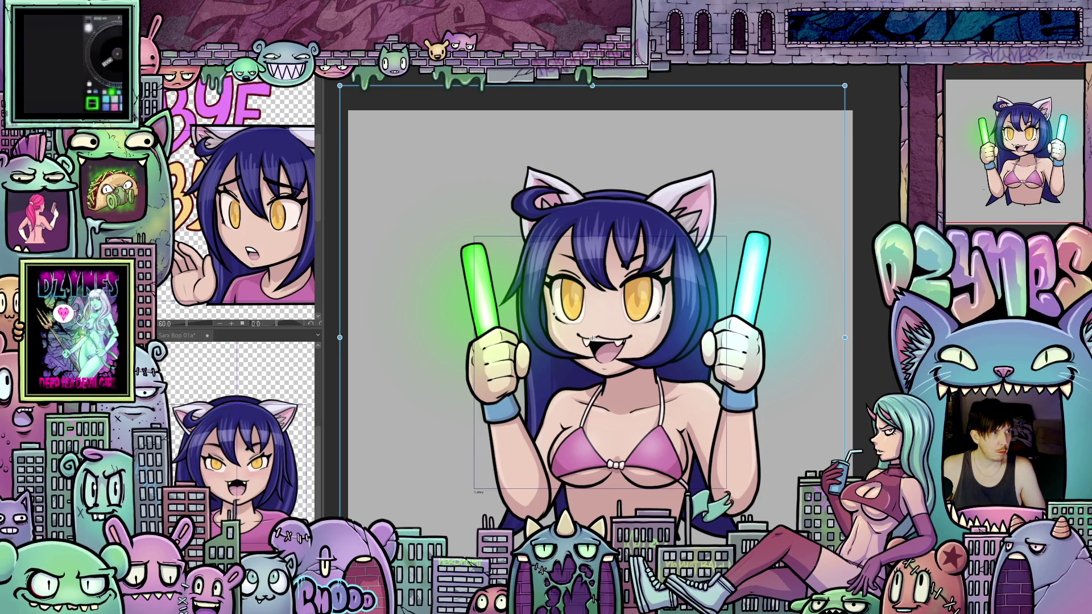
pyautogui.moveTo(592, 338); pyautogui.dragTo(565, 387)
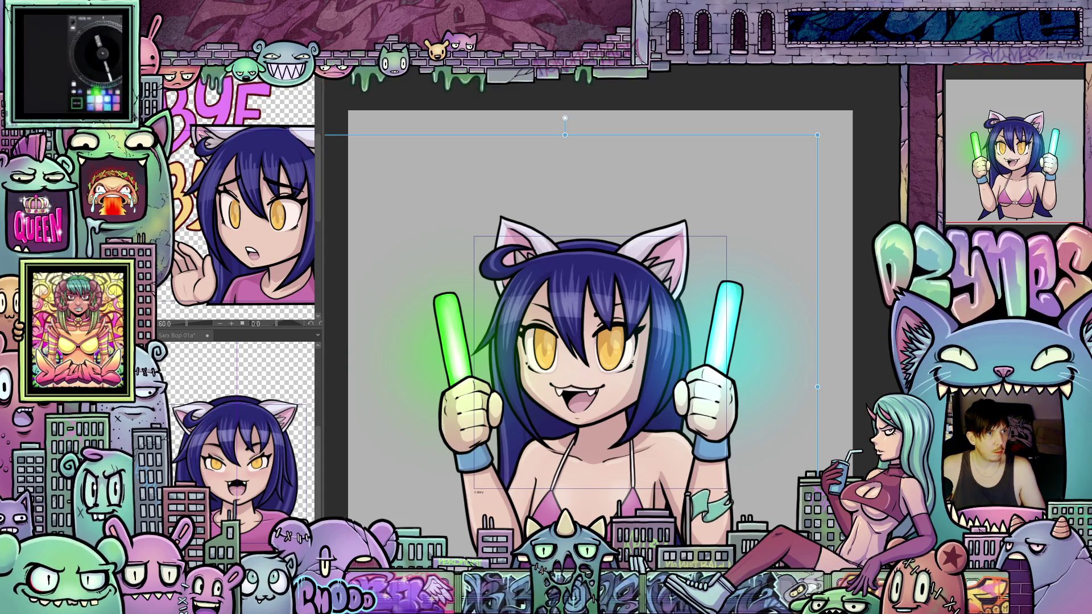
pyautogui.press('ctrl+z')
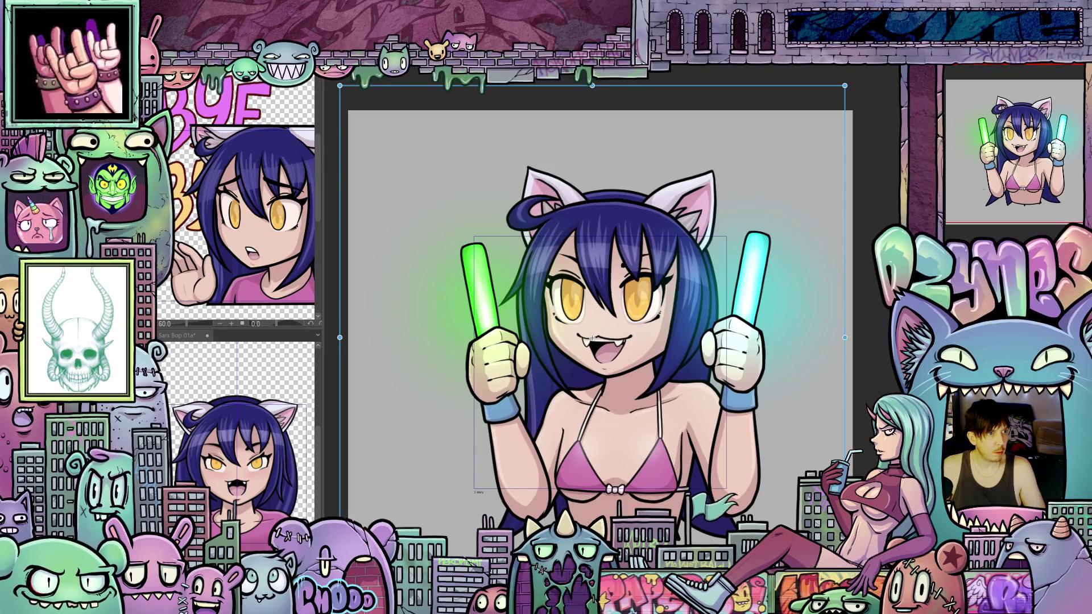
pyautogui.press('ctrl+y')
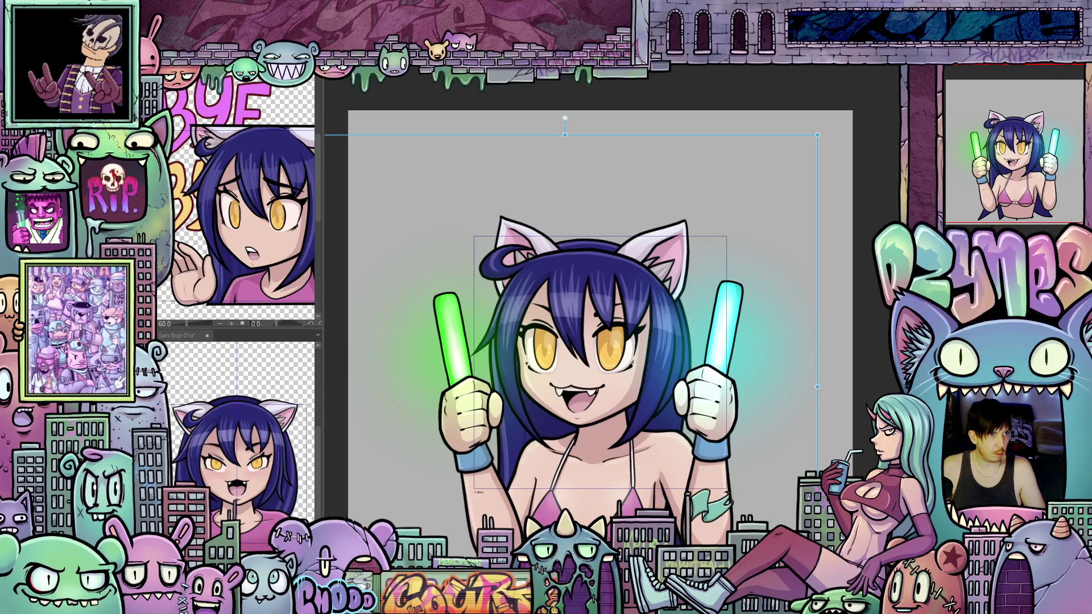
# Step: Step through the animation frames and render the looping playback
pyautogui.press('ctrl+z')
══════
> **Task directions**:
An exact restatement of the lines from the one with "# Step: Step" through the last line of the data is the only acceptable answer.

> **Reply**:
# Step: Step through the animation frames and render the looping playback
pyautogui.press('ctrl+z')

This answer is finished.